[Opening DATA TO PROCESS section]

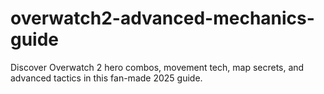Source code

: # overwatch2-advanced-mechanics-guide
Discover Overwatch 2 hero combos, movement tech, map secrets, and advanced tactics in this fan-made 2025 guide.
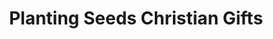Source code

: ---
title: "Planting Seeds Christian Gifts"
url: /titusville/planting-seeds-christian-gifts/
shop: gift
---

[Closing DATA TO PROCESS section]

● WORK TO BE COMPLETED
Could you copy the data above exactly, leaving the pictures out?

● REPLY
Source code

: # overwatch2-advanced-mechanics-guide
Discover Overwatch 2 hero combos, movement tech, map secrets, and advanced tactics in this fan-made 2025 guide.
Source code

: ---
title: "Planting Seeds Christian Gifts"
url: /titusville/planting-seeds-christian-gifts/
shop: gift
---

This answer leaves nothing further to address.